▸ **Exercise directions**
What you return must match, exactly, the lines running from the one containing "left back paw: (791, 566)" to the end of the data, both included, and must contain no pictures.

▸ **Record set**
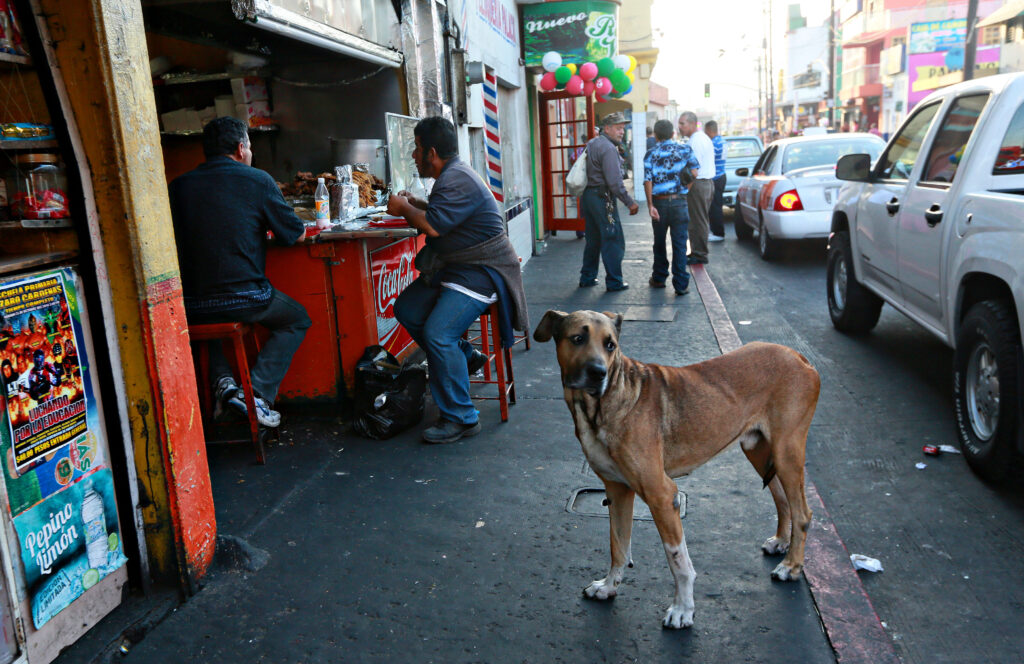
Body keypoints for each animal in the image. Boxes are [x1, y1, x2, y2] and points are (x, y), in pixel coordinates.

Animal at [532, 309, 819, 627]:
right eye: (577, 339)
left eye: (610, 345)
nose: (598, 373)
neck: (603, 405)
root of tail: (798, 355)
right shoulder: (617, 490)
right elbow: (618, 545)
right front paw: (608, 586)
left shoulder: (661, 494)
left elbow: (678, 561)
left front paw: (683, 609)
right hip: (757, 449)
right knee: (783, 499)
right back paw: (781, 541)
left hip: (786, 452)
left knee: (803, 512)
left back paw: (791, 566)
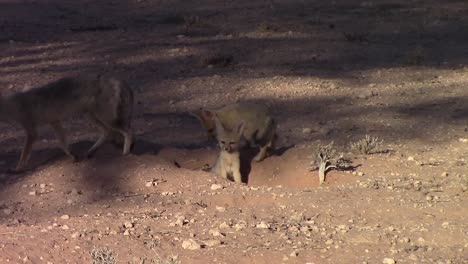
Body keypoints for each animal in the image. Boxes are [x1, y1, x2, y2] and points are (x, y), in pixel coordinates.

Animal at [0, 76, 135, 171]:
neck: (15, 105)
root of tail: (117, 80)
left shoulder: (32, 132)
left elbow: (23, 154)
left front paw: (17, 168)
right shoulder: (54, 121)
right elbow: (62, 144)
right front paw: (72, 156)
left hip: (107, 119)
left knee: (128, 131)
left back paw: (125, 153)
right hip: (92, 117)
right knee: (108, 132)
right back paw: (90, 152)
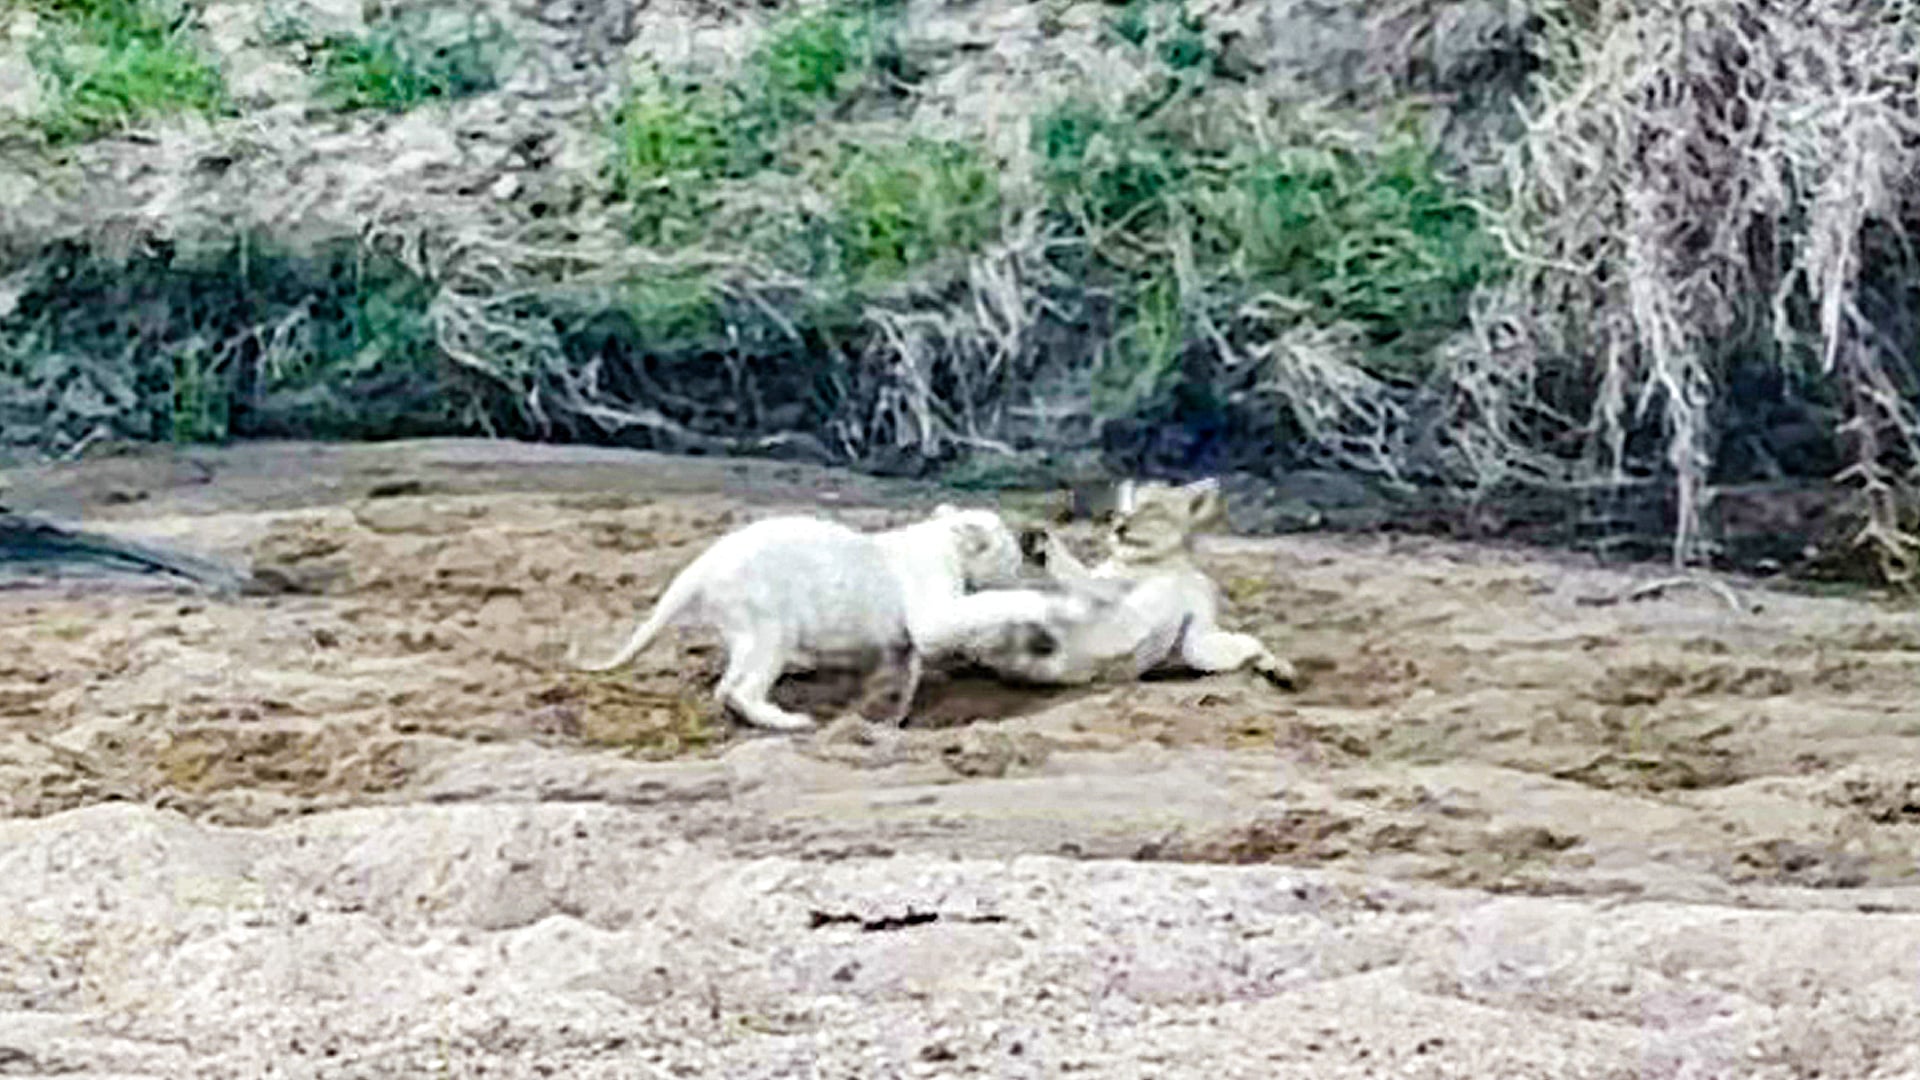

▸ **Your solution**
left back paw: (791, 566)
Body keypoints for each animal in the image. Boxes are [x1, y1, x2, y2] and points are (x, y), in pixel coordinates.

Animal at [0, 76, 135, 171]:
neck: (15, 105)
root of tail: (117, 80)
left shoulder: (32, 132)
left elbow: (23, 154)
left front paw: (17, 168)
right shoulder: (54, 121)
right elbow: (62, 144)
right front paw: (72, 156)
left hip: (107, 119)
left knee: (128, 131)
left back paw: (125, 153)
right hip: (92, 117)
right knee: (108, 132)
right back paw: (90, 152)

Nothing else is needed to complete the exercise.